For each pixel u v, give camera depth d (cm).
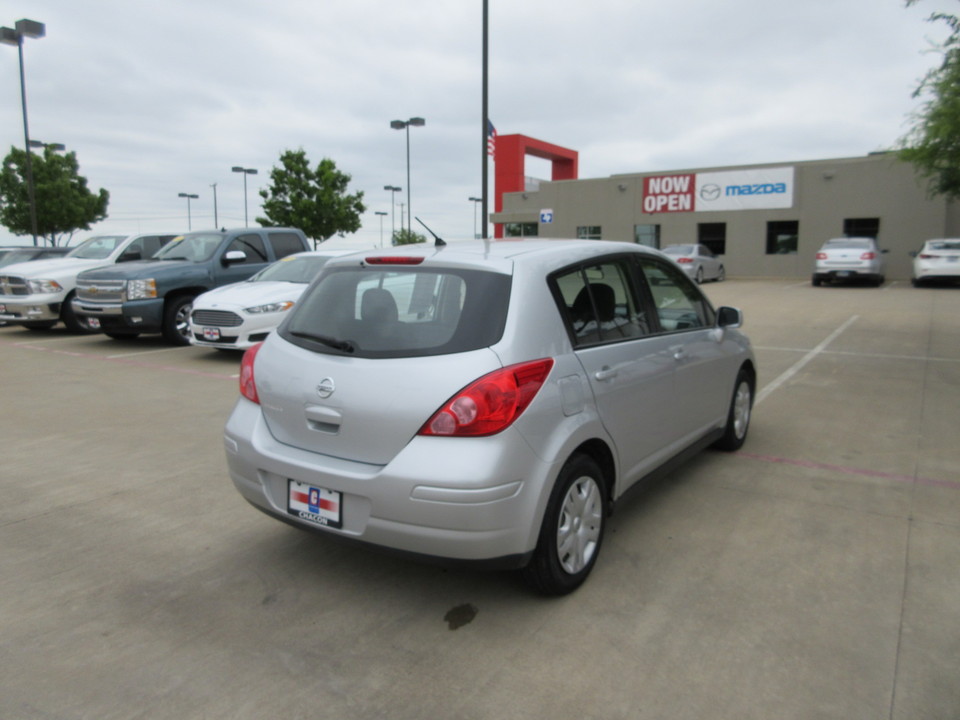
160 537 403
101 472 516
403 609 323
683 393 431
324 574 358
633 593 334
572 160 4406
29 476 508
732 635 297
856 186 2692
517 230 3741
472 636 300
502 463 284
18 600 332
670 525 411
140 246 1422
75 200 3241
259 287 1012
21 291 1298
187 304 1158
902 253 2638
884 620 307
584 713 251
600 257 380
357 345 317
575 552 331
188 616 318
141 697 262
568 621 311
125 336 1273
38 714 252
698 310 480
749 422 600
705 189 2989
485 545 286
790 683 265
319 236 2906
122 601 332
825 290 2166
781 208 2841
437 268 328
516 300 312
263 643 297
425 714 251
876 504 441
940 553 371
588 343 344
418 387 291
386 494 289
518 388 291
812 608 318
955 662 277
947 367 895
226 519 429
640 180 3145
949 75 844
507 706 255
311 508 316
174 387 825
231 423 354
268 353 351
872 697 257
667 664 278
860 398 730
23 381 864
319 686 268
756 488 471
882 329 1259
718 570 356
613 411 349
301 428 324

────────────────────

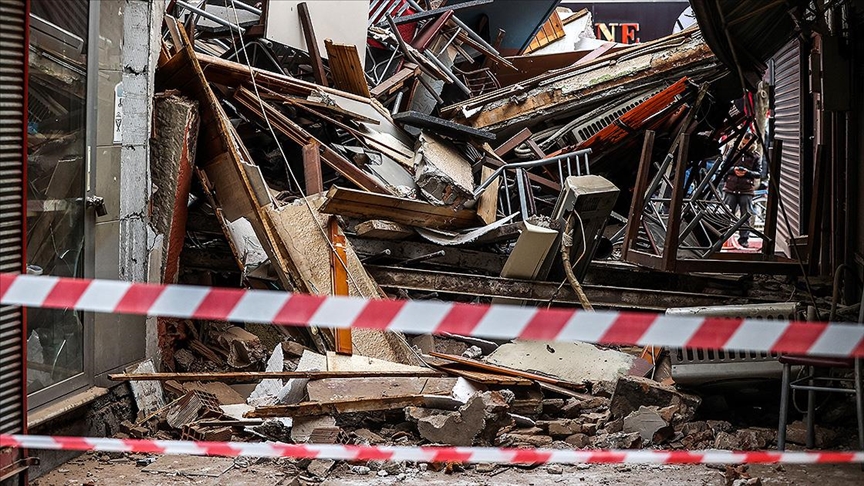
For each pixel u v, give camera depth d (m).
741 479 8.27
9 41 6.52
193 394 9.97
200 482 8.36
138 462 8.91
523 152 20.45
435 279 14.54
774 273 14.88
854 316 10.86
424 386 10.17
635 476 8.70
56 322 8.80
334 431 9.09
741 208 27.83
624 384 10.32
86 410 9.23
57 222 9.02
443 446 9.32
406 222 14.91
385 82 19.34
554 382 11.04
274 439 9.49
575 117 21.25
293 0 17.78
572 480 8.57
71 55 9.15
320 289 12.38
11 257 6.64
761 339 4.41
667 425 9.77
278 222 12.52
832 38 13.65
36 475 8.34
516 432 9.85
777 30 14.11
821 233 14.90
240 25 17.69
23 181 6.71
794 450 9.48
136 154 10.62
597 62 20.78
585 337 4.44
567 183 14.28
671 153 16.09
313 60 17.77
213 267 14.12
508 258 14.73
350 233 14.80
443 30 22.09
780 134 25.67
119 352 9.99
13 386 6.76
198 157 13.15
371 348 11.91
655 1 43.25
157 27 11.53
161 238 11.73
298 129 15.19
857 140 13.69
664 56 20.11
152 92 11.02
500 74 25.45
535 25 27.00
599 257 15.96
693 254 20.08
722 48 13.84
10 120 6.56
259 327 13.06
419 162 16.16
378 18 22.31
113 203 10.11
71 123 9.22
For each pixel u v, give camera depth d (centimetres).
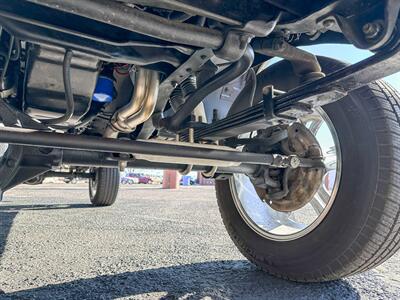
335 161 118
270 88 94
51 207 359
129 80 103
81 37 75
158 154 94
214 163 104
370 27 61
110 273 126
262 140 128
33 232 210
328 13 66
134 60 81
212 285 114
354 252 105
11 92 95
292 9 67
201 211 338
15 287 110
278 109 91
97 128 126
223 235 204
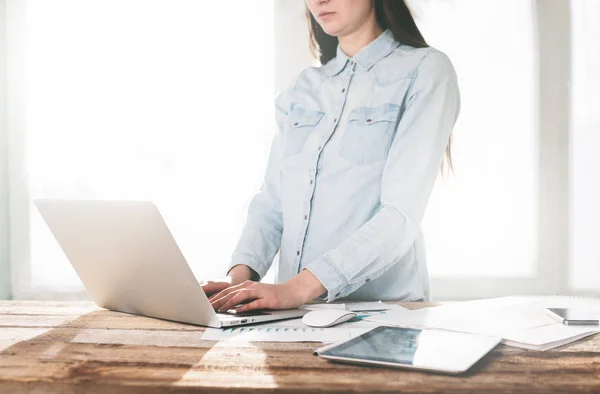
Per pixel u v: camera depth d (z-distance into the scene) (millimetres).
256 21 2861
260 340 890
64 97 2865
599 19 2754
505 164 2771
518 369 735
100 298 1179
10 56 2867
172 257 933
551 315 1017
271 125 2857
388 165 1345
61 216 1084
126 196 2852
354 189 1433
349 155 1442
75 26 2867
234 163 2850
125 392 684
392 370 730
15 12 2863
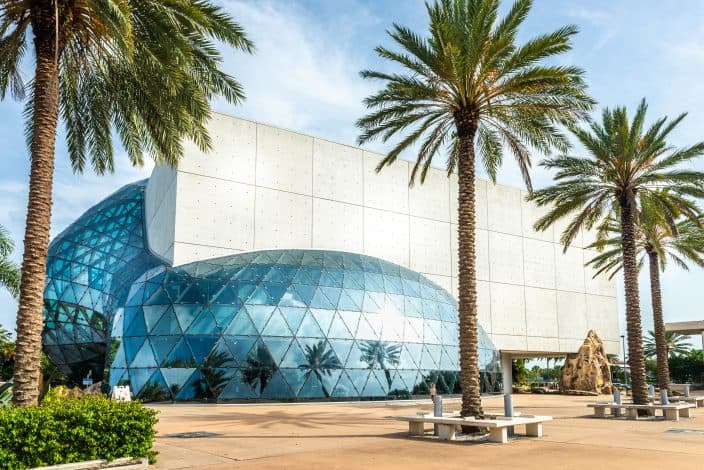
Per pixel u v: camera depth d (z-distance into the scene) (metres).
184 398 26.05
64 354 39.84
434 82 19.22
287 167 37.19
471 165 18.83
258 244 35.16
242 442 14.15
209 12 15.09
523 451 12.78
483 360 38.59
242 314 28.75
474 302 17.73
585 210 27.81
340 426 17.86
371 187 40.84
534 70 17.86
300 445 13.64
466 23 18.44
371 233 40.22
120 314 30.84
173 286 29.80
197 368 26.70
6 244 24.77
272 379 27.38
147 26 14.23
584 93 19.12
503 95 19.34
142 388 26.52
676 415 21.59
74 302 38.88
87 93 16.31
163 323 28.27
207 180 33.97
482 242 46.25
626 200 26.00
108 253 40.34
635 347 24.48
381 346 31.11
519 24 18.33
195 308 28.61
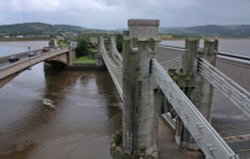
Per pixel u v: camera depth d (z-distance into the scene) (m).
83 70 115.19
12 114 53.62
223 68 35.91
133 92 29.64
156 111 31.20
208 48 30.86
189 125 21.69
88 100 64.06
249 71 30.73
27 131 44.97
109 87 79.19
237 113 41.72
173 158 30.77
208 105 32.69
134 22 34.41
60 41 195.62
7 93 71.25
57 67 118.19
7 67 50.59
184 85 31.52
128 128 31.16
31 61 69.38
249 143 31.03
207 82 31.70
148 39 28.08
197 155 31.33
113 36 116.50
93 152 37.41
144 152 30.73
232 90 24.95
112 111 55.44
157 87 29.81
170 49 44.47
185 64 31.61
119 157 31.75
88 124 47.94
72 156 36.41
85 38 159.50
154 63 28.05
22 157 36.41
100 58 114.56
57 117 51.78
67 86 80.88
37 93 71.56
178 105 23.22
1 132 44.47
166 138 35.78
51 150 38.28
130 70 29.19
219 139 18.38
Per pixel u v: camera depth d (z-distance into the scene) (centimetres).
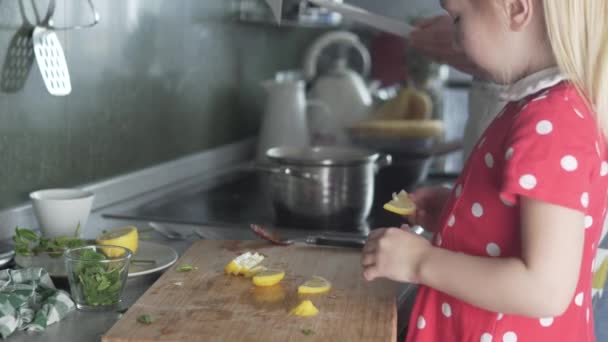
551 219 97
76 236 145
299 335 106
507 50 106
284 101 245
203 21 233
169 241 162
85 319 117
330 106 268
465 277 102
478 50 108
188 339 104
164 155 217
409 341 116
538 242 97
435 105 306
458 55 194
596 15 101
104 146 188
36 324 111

────────────────────

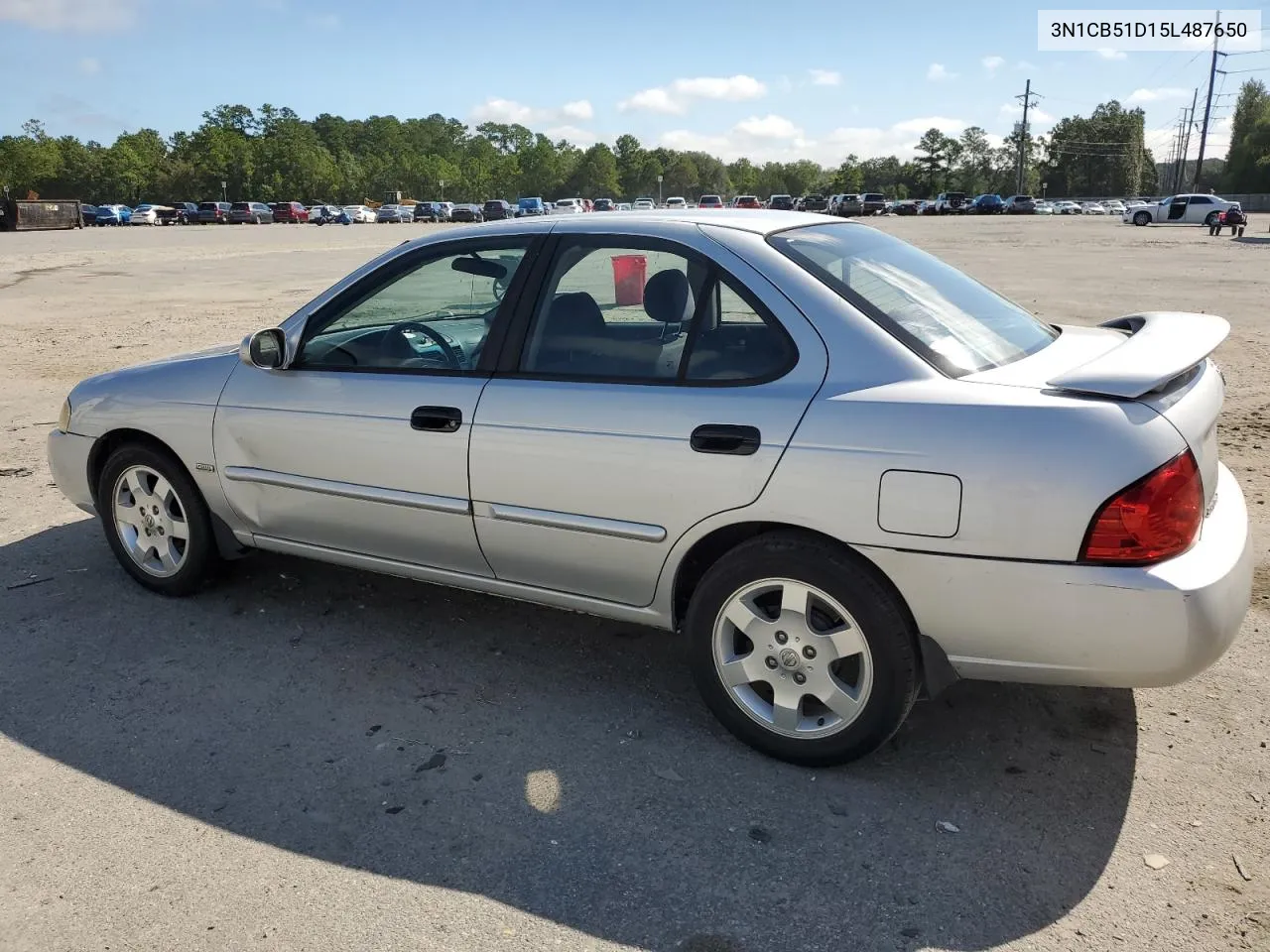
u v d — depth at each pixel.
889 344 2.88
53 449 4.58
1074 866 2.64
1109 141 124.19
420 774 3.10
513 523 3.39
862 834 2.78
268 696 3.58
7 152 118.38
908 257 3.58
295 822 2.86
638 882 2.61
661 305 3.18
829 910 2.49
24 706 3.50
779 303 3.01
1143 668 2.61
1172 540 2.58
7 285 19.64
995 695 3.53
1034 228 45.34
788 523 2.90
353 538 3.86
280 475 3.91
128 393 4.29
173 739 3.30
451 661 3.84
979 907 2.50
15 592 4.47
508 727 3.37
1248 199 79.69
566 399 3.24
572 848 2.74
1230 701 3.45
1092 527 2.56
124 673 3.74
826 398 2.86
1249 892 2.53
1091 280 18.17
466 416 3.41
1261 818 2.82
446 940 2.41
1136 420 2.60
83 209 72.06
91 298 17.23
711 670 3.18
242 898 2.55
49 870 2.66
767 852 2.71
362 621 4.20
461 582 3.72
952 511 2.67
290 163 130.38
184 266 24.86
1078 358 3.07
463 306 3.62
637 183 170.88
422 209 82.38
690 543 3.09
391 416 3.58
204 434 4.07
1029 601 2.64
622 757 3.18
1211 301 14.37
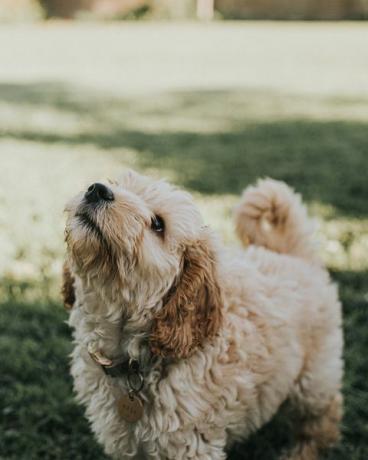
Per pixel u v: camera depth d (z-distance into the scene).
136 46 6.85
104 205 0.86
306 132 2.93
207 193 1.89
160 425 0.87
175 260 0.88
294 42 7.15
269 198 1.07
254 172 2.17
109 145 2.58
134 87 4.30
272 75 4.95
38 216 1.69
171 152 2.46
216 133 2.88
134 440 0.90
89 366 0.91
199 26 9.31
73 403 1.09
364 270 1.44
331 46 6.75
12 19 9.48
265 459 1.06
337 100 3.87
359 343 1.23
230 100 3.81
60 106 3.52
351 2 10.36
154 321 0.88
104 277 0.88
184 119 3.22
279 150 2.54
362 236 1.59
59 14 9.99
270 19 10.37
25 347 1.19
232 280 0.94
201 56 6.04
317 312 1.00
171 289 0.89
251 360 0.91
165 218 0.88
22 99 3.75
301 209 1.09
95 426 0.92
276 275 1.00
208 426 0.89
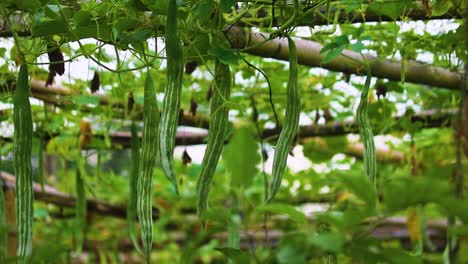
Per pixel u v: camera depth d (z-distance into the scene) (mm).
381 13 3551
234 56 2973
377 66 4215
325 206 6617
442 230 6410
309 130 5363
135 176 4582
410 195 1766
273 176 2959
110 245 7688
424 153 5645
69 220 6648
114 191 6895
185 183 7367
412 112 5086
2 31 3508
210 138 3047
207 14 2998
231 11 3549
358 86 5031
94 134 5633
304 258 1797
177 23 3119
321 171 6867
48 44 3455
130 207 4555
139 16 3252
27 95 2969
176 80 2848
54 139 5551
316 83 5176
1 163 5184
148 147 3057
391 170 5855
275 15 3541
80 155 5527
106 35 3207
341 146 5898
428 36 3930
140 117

────────────────────

» **Task goal**
Write out word for word the lines of the listing above from the line with "500 74 25.45" to the line with "172 257 933", taking in both of those lines but no pictures.

» **Result for this exercise**
500 74 25.45
535 25 27.00
599 257 15.96
693 254 20.08
722 48 13.84
10 120 6.56
259 327 13.06
419 162 16.16
378 18 22.31
113 203 10.11
71 123 9.22
For each pixel u v, give camera depth d (centimetres).
335 161 118
270 88 94
51 207 359
129 80 103
81 37 75
158 154 94
214 163 104
370 27 61
110 273 126
262 140 128
33 232 210
328 13 66
134 60 81
212 285 114
354 252 105
11 92 95
292 9 67
201 211 338
15 287 110
278 109 91
97 128 126
223 235 204
Per pixel u v: camera depth d (z-distance into the scene) (millimetres).
256 21 2861
260 340 890
64 97 2865
599 19 2754
505 164 2771
518 369 735
100 298 1179
10 56 2867
172 257 933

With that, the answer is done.